## Exercices proposés
[a] D'après le texte sur la résurrection, de quoi parlent les passages où il est question de « la droite du Père » ?
[b] Prolongez le texte sur la résurrection en reprenant après sa dernière phrase.

## Texte retenu

++++++++++++++++++++

Et surtout, ce coeur de Père céleste nous aime autant que son Fils bien-aimé venu sur terre pour nous réconcilier avec le ciel.

Pour l’instant, les apparences peuvent être trompeuses, mais le moment viendra où cela va changer. « Le jour où le Christ apparaîtra, lui qui est votre vie, alors vous paraîtrez, vous aussi, avec lui, en partageant sa gloire. »

Pour l’instant, ce que vous êtes en réalité, demeure caché, mais vous qui croyez que Jésus est mort et ressuscité pour vous, vous n’êtes rien moins que des « ressuscités avec Christ » !

Lorsqu’il reviendra, il n’y aura plus de différence entre ce que vous êtes et ce que vous paraîtrez : alors vous paraîtrez transfigurés et glorifiés comme lui.

Chers amis, si nous nous réjouissons tant en cette fête de Pâques, c’est que ce jour-là, c’est notre résurrection à nous qui s’est jouée à Jérusalem. « Vous êtes aussi ressuscités avec
Christ, » vous dit l’apôtre, et cela il le dit à chacun d’entre vous qui se repent de ses péchés et qui fait confiance à ce que Jésus est allé faire pour lui sur la croix.

« Vous êtes ressuscités avec Christ ! » … Vous rendez-vous compte de la portée de cette vérité ?

Cela signifie que vous êtes avec le Ressuscité, vous appartenez à son Royaume.

Et ne dites pas : « Oui, mais lui il est « là haut », mais moi je suis là « en bas » ! » Ce serait mal comprendre ce qui s’est passé avec la résurrection de Jésus.

Comme vous le savez, quand Jésus est ressuscité des morts, son corps a commencé un mode d’existence différent : depuis lors, il vit dans son état d’exaltation et de gloire.

Où ça ? – « A la droite de Dieu »« il siège » : C’est là une expression imagée. « Dieu est Esprit » (Jn 4.24), il est présent partout : il n’a ni gauche ni droite. Tous les passages où il est question de « la droite du Père » parlent des pleins pouvoirs que le Fils exerce au nom du Père en faveur des siens.

++++++++++++++++++++

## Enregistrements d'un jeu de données
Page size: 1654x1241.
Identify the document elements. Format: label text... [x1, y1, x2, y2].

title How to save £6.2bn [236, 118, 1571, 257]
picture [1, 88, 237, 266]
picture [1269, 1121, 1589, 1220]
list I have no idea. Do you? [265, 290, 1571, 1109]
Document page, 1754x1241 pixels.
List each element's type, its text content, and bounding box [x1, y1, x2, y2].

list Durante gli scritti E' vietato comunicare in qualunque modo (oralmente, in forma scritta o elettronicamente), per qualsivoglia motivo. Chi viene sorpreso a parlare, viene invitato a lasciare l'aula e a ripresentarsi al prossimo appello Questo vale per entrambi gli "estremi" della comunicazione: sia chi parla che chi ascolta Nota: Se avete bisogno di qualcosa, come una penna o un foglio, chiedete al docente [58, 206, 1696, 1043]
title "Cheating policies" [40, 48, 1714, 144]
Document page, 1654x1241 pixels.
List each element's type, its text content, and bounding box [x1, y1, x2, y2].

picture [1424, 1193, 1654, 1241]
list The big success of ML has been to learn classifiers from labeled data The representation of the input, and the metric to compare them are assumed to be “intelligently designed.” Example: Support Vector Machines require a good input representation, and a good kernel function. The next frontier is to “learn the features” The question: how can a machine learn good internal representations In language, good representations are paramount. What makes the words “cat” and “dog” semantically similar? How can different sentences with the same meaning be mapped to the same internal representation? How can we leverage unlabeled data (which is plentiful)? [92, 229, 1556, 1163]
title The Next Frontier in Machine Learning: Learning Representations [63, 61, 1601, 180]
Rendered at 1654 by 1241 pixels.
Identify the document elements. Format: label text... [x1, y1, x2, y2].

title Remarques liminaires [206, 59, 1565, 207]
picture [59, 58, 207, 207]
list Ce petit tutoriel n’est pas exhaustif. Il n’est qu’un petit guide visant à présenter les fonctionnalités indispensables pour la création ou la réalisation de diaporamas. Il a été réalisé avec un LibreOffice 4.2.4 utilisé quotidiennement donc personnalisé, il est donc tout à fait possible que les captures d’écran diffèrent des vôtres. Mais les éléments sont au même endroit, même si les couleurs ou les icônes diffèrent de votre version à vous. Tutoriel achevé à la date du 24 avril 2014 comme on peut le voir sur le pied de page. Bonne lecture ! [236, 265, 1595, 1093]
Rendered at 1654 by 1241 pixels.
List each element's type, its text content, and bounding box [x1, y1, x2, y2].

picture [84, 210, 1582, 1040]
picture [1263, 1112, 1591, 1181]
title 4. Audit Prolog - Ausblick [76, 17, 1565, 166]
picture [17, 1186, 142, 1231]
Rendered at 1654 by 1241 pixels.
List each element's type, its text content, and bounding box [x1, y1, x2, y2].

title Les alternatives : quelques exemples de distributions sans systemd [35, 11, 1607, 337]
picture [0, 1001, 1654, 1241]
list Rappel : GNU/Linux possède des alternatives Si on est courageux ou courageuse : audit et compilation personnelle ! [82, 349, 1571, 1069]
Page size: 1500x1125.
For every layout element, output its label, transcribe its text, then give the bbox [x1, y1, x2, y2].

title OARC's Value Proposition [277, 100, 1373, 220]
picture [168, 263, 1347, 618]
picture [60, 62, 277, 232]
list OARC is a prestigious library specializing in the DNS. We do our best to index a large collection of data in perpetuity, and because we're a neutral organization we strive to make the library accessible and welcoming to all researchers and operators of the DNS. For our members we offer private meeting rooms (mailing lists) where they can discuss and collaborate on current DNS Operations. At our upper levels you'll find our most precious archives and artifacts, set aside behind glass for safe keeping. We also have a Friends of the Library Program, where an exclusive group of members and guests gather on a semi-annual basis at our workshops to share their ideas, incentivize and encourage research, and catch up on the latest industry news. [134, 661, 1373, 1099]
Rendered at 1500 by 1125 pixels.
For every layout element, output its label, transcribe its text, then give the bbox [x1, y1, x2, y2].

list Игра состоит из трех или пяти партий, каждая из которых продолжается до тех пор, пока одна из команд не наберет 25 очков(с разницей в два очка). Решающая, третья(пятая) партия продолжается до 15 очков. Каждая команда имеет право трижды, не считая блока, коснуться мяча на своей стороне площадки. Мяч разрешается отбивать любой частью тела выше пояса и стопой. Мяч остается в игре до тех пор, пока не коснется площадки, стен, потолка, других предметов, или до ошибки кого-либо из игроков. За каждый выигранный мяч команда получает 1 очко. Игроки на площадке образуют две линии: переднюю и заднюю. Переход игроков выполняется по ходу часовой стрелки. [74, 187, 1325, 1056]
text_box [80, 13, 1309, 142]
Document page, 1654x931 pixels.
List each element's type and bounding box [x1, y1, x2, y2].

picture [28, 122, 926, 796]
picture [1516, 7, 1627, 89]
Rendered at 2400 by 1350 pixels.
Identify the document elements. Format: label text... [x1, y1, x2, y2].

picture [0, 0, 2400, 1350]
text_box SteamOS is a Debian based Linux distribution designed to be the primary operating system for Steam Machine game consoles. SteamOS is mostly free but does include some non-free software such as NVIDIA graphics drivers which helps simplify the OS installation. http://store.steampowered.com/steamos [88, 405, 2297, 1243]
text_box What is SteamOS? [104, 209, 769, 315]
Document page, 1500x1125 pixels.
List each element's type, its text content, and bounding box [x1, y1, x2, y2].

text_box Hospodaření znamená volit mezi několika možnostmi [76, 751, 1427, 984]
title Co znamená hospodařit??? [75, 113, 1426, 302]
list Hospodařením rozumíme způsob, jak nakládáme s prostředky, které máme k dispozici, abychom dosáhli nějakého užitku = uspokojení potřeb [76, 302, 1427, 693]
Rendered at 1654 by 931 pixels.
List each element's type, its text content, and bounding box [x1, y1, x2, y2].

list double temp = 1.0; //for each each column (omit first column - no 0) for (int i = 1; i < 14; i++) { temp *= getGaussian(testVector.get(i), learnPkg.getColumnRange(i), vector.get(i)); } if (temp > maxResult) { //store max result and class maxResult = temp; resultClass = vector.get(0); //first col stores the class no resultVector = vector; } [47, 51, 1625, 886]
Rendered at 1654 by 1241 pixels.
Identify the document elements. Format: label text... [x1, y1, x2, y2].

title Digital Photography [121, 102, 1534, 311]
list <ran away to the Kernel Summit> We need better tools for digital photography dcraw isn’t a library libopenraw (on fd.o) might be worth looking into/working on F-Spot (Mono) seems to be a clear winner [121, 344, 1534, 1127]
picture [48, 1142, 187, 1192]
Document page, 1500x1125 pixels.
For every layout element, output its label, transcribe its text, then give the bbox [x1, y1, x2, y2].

++++++++++++++++++++

## Réponses attendues
[a] Ils parlent des pleins pouvoirs que le Fils exerce au nom du Père en faveur des siens.

[b]
Ne cherchez pas « la droite du Père » au-delà des nuages. « La droite du Père », elle est à votre droite, à votre gauche, derrière et devant vous, elle est partout où vous vous trouvez et ou le Christ ressuscité exerce son pouvoir de miséricorde. Voilà ce que sa résurrection nous a apporté.

Du coup, l’exhortation pascale de Paul prend une force tout à fait nouvelle : « Recherchez donc les réalités d’en haut, là où se trouve le Christ, qui siège à la droite de
Dieu ! »

Par là, il ne demande pas aux chrétiens de ne songer qu’à la vie éternelle et de n’avoir que ce mot à la bouche.

« Recherchez les choses d’en haut » ne signifie pas – surtout pas ! – : « Désintéressez-vous de ce qui se passe ici-bas ! »

Cela signifie simplement : Ne raisonnez pas comme les gens de ce monde, ayez un raisonnement qui correspond à votre situation de co-ressuscités avec Christ, que le pivot de votre vie, la boussole de vos pensées, le critère de vos actes soient Jésus-Christ, et Jésus-Christ ressuscité pour vous après être mort pour vous !

Que votre vie soit illuminée et guidée par la joyeuse certitude que le Christ ressuscité est avec chaque pécheur repentant et croyant, qu’il a réglé auprès du Père le problème de votre péché et qu’il est tout heureux de constater que vous lui en êtes reconnaissants et le lui montrez par vos efforts à vivre pour lui plaire.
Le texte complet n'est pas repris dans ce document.